Ukraine : Une semaine sous haute tension

Le drame d’Odessa mobilise une partie de la population qui était jusque-là restée à l’écart des manifestations pro-russes.

Léa Ducré  • 8 mai 2014 abonné·es

Le pire était attendu pour le 9 mai, jour férié commémorant la victoire soviétique contre les nazis. Car l’actualité ne cesse d’entrer en résonance avec ce passé qui alimente la propagande des partisans d’un rattachement de l’est de l’Ukraine à la Russie. Ce retour du passé était d’autant plus redouté qu’il intervenait après une semaine au cours de laquelle la violence n’avait cessé de gagner du terrain. Le 2 mai a même été la journée la plus meurtrière depuis la fuite de l’ex-Président Viktor Ianoukovitch. À Odessa, quatre partisans de l’Ukraine unie ont été tués et près de 40 personnes, majoritairement des pro-russes, ont péri dans l’incendie criminel de la Maison des syndicats, là où ils avaient trouvé refuge alors que certains avaient attaqué une manifestation.

Le même jour, l’armée ukrainienne a tenté de reprendre le contrôle de la ville de Slaviansk, fief des insurgés pro-russes. Quatre membres des forces de l’ordre ont été tués et une trentaine ont été blessés, selon le ministère de l’Intérieur ukrainien. Mardi, la ville était toujours assiégée et les combats se poursuivaient. Non loin de là, à Kramatorsk, l’armée a lancé une offensive similaire pour reprendre aux rebelles le siège des services de sécurité et la tour de la télévision. À Donetsk, un millier de pro-russes ont tenté dimanche soir de s’emparer du bâtiment du parquet militaire, en réalité déjà abandonné. «  Nous ne pardonnerons pas pour Odessa ! », scandaient les manifestants. À Kharkiv, malgré l’interdiction de manifester, quelque cinq cents militants pro-russes se sont rassemblés devant un monument de Lénine, clamant qu’ils « n’oublieraient pas » et « ne pardonneraient pas  » les événements d’Odessa. À chaque nouveau drame, le ressentiment dans les deux camps se creuse, l’esprit de vengeance grandit. À Odessa, environ 2000 séparatistes ont lancé, le 4 mai, un assaut contre le siège de la police et libéré 67 de leurs camarades. Le Premier ministre, Arseni Iatseniouk, a annoncé le limogeage et le remplacement de tous les hauts responsables de la police de la ville. Les deux camps ont en ligne de mire deux échéances électorales contradictoires : l’élection présidentielle du 25 mai pour les partisans d’une Ukraine unie, et un référendum d’autodétermination qu’ils prévoient pour le 11 mai pour les pro-russes.

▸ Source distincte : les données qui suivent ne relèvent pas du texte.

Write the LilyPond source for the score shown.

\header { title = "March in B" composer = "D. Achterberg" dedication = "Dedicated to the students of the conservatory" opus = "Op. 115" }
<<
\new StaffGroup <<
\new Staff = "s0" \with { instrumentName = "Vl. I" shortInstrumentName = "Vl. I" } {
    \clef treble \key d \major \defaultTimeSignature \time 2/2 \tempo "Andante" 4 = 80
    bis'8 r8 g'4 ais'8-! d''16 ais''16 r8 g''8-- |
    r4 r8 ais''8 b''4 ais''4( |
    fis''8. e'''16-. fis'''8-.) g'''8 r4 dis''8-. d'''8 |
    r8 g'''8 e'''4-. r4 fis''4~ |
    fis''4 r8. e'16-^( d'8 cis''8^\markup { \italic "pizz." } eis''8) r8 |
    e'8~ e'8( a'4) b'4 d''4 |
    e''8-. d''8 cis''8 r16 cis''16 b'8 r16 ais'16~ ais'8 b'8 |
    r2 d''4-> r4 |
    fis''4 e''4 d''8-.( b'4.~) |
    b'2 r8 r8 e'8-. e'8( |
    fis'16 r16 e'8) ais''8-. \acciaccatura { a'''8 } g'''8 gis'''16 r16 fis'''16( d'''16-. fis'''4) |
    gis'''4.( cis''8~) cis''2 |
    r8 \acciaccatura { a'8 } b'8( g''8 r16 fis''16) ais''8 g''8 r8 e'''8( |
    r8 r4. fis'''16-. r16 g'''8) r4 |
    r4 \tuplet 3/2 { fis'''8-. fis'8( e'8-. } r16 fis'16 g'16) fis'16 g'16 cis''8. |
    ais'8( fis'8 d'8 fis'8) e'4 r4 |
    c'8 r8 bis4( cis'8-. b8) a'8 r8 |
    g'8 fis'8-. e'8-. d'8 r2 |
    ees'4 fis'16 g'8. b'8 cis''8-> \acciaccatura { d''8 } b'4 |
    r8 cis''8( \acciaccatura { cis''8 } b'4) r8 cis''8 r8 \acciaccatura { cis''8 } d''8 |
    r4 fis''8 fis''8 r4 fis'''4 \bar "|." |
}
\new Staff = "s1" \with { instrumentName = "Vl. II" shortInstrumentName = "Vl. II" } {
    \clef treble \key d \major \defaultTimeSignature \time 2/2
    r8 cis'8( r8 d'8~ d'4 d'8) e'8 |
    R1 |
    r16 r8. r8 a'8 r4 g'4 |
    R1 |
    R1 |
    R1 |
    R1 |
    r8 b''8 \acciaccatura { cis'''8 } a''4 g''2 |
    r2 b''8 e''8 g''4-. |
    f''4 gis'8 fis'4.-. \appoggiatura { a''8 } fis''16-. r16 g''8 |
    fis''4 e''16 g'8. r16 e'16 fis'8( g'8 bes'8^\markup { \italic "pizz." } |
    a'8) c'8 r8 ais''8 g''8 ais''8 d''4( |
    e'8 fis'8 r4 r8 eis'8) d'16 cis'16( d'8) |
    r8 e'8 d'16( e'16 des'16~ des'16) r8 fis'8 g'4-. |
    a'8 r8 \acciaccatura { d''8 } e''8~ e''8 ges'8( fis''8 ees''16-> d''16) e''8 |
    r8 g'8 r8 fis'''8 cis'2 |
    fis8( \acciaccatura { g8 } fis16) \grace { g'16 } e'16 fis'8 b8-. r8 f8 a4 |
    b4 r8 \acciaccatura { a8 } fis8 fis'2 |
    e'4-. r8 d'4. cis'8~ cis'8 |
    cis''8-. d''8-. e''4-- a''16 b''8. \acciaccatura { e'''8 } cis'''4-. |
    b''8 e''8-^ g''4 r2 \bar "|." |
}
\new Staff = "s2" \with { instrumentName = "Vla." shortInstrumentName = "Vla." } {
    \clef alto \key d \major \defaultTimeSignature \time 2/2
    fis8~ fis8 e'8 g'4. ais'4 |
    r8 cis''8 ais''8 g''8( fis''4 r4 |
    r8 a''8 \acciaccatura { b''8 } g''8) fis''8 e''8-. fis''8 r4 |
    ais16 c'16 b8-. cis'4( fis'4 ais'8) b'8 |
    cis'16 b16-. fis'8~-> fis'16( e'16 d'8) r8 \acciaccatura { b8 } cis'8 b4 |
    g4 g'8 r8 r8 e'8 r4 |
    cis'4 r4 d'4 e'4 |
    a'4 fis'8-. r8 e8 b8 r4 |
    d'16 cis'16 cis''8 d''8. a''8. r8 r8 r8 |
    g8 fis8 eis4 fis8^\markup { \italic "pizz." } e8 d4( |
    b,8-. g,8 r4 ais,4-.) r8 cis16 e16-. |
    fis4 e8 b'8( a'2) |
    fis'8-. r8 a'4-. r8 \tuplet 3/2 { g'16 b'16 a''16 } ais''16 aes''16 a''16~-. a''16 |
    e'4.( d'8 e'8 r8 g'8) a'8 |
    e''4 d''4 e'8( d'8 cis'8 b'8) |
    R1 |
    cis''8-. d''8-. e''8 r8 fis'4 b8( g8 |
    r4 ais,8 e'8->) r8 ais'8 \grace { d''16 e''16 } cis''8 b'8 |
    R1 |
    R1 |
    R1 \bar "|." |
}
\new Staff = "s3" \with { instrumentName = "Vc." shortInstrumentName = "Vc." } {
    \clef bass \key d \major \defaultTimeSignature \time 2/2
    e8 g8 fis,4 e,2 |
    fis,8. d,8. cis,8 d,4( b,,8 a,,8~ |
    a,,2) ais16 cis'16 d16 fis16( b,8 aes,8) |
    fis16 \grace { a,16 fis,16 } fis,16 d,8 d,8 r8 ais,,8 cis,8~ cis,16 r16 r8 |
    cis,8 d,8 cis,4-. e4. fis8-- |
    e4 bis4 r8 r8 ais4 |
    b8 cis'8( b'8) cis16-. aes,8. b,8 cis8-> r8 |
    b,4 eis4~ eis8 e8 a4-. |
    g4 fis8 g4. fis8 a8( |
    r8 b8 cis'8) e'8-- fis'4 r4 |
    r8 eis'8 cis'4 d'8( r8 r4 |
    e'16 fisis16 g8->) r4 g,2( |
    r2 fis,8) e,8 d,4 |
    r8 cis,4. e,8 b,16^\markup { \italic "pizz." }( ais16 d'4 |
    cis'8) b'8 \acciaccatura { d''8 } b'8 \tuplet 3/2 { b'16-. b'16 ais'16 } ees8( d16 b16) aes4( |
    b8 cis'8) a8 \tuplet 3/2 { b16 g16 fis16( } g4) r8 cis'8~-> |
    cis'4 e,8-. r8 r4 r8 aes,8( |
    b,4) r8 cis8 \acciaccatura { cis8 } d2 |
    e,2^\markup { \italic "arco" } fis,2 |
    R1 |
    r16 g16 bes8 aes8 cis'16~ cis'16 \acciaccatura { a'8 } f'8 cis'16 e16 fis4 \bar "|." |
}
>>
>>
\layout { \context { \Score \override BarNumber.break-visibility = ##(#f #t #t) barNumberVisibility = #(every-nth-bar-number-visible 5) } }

La question porterait sur la création d’une « République », mais rien n’indique que celle-ci adhérerait ensuite à la Fédération de Russie. À Kiev, on réagit évidemment très vivement à ce projet. Arseni Iatseniouk évoque un «   plan de la Fédération de Russie pour détruire l’Ukraine ». Pendant ce temps, le Kremlin brandit son Livre blanc, un rapport officiel de 80 pages dans lequel les autorités russes dénoncent des violations « massives » des droits de l’homme en Ukraine, telles que rapportées par les médias et les ONG.

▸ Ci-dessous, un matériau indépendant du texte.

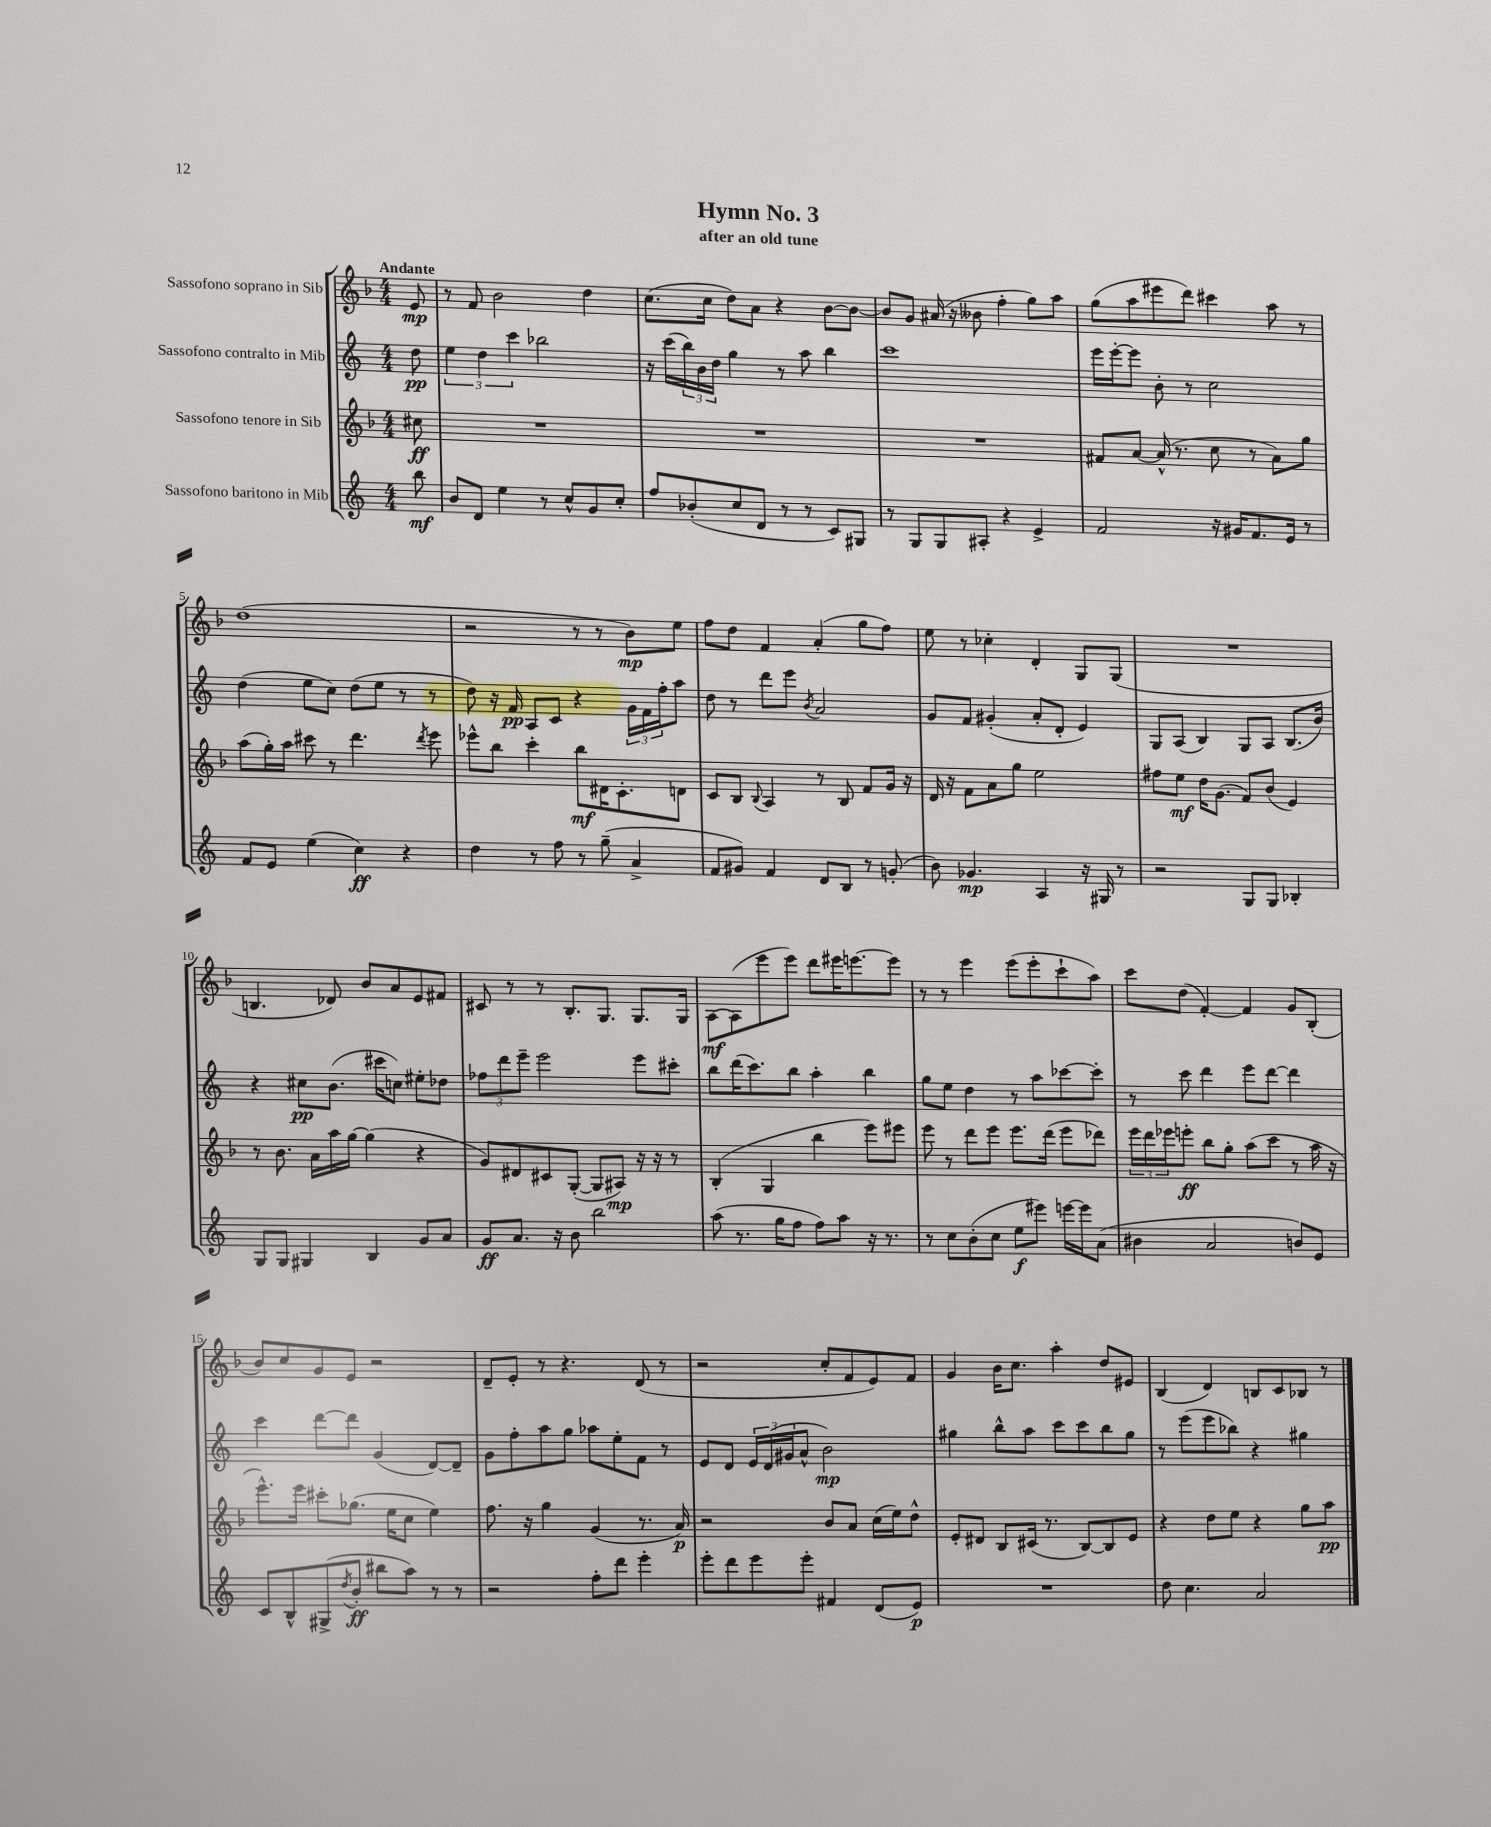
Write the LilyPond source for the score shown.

\header { title = "Hymn No. 3" subtitle = "after an old tune" }
<<
\new StaffGroup <<
\new Staff = "s0" \with { instrumentName = "Sassofono soprano in Sib" } {
    \clef treble \key f \major \numericTimeSignature \time 4/4 \partial 8 \tempo "Andante"
    e'8\mp |
    r8 f'8 bes'2 d''4 |
    c''8.( c''16 d''8) a'8 r4 bes'8~ bes'8~ |
    bes'8 g'8 ais'16( r16 beses'8 f''4-. g''8) a''8 |
    g''8( a''8 eis'''8 d'''8) cis'''4 a''8 r8 |
    d''1( |
    r2 r8 r8 bes'8\mp) e''8 |
    f''8 d''8 f'4 a'4-.( g''8 f''8) |
    e''8 r8 ces''4-. d'4-. g8 g8( |
    R1 |
    b4. des'8) bes'8 a'8 e'8 fis'8 |
    cis'8 r8 r8 bes8.-. g8. g8. g16 |
    a8~\mf a8( e'''8 e'''8) d'''8 eis'''16 e'''8.~ e'''8 |
    r8 r8 e'''4 e'''8( e'''8-. c'''8-! a''8) |
    c'''8 d''8( f'4~-.) f'4 g'8 bes8-.( |
    bes'8) c''8 g'8 e'8 r2 |
    d'8-- e'8-. r8 r4. d'8( r8 |
    r2 c''8-. f'8 e'8) f'8 |
    g'4 bes'16 c''8. a''4-. d''8 eis'8 |
    bes4( d'4) b8 c'8 bes8 r8 \bar "|." |
}
\new Staff = "s1" \with { instrumentName = "Sassofono contralto in Mib" } {
    \clef treble \key c \major \numericTimeSignature \time 4/4 \partial 8
    d''8\pp |
    \tuplet 3/2 { e''4 d''4 c'''4 } bes''2 |
    r16 c'''16( \tuplet 3/2 { b''16) b'16 d''16 } g''4 r8 a''8 b''4 |
    c'''1 |
    e'''16 e'''16~-. e'''8 b'8-. r8 c''2 |
    d''4( e''8 c''8) d''8( e''8 r8 r8 |
    d''8) r16 f'16\pp a8 c'8 r4 \tuplet 3/2 { g'16 f'16 f''16-. } a''8 |
    d''8 r8 d'''8 e'''8 \acciaccatura { b'8 } a'2 |
    g'8 f'8 gis'4-.( a'8-. d'8-. e'4) |
    g8 a8( b4) g8 a8 b8.( b'16) |
    r4 cis''8\pp b'8.( cis'''16 c''8) eis''8-. des''8 |
    \tuplet 3/2 { fes''8 d'''8 e'''8-- } e'''2 e'''8 cis'''8-. |
    b''8 d'''16( c'''8.) b''8 a''4-. b''4 |
    g''8 e''8 d''4 r8 a''8 ces'''8~ ces'''8-. |
    r8 c'''8 d'''4 e'''8 d'''8~ d'''4 |
    c'''4 d'''8~ d'''8 g'4( d'8~) d'8-- |
    g'8 f''8-. a''8 g''8 aes''8 e''8-. f'8 r8 |
    e'8 d'8 \tuplet 3/2 { e'16 d'16( gis'16 } a'8-^ b'2\mp) |
    gis''4 b''8-^ a''8 c'''8 c'''8 b''8 gis''8 |
    r8 e'''8( e'''8 bes''8) r4 gis''4 \bar "|." |
}
\new Staff = "s2" \with { instrumentName = "Sassofono tenore in Sib" } {
    \clef treble \key f \major \numericTimeSignature \time 4/4 \partial 8
    cis''8\ff |
    R1 |
    R1 |
    R1 |
    fis'8 a'8~ a'16-^( r8. c''8 r8 a'8) g''8 |
    a''8( g''16-.) a''16 cis'''8 r8 d'''4. \acciaccatura { d'''8 } e'''8 |
    ees'''8-^ bes''8 c'''4-. bes''8\mf dis'16 c'8.-. d'8 |
    c'8 bes8 \appoggiatura { bes8 } a4 r8 bes8 f'8 g'16 r16 |
    d'16 r16 f'8 a'8 g''8 e''2 |
    fis''8 e''8\mf d''16 g'8.( f'8) bes'8( e'4) |
    r8 bes'8. a'16 a''16 g''16~ g''4( r4 |
    g'8) dis'8 cis'8 g8~-.( g8 ais8\mp) r16 r16 r8 |
    bes4-.( g4 bes''4 e'''8) eis'''8 |
    e'''8 r8 d'''8 e'''8 e'''8. d'''16( e'''8 des'''8) |
    \tuplet 3/2 { e'''16 d'''16 ees'''16 } e'''8-.\ff bes''8 g''8-. a''8( c'''8 r8 a''16 r16 |
    e'''8.-^) e'''16 cis'''8-. ges''8.( e''16 c''8 e''4) |
    f''8. r16 g''4 g'4( r8. a'16\p) |
    r2 bes'8 a'8 c''16( e''16) d''8-^ |
    e'8-. dis'8 bes8 cis'16( r8. bes8~) bes8 e'8 |
    r4 d''8 e''8 r4 g''8 a''8\pp \bar "|." |
}
\new Staff = "s3" \with { instrumentName = "Sassofono baritono in Mib" } {
    \clef treble \key c \major \numericTimeSignature \time 4/4 \partial 8
    b''8\mf |
    b'8 d'8 e''4 r8 c''8-^ g'8 c''8-. |
    f''8 bes'8-.( c''8 d'8 r8 r8 c'8) gis8 |
    r8 g8 g8 ais8-. r4 e'4-> |
    f'2 r16 gis'16 f'8. e'16 r8 |
    f'8 e'8 e''4( c''4\ff) r4 |
    d''4 r8 f''8 r8 g''8--( a'4-> |
    f'8 gis'8) f'4 d'8 b8 r8 g'8-.( |
    b'8) ges'4.\mp a4 r16 gis16 r8 |
    r2 g8 g8 bes4-. |
    g8 g8 gis4 b4 g'8 a'8 |
    g'8\ff a'8. r16 b'8 b''2 |
    a''8( r8. g''16 f''8 f''8) a''8 r16 r8. |
    r8 c''8 b'8-.( c''8 e''8\f eis'''8) e'''16~ e'''16 a'8( |
    bis'4 a'2 b'8) e'8 |
    c'8 b8-^ gis8->( \acciaccatura { d''8 } b'8-.\ff bis''8 a''8) r8 r8 |
    r2 f''8-. d'''8 e'''4-. |
    e'''8-. d'''8 e'''8 e'''8-. fis'4 d'8( e'8\p) |
    R1 |
    d''8 c''4. a'2 \bar "|." |
}
>>
>>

Sur le plan diplomatique, le président de l’Organisation pour la sécurité et la coopération en Europe (OSCE), Didier Burkhalter, prévoit de se rendre à Moscou. Le secrétaire général de l’ONU, Ban Ki-moon, a pour sa part offert sa médiation en début de semaine. En Allemagne, le ministre des Affaires étrangères, Frank-Walter Steinmeier, plaide, lui, pour une nouvelle conférence de Genève, malgré l’échec cuisant de la première. Quant à Laurent Fabius, il menace la Russie d’un troisième niveau de sanctions en cas d’annulation de l’élection présidentielle du 25 mai. Un avertissement repris par Barack Obama et Angela Merkel, alors que le scrutin, compromis à l’Est, n’aura de toute façon qu’une légitimité très discutable. En attendant, plusieurs dizaines d’avions russes ont été aperçus en début de semaine au-dessus de la Crimée. Ces opérations pourraient annoncer la visite de Vladimir Poutine dans la péninsule pour les célébrations du 9 mai.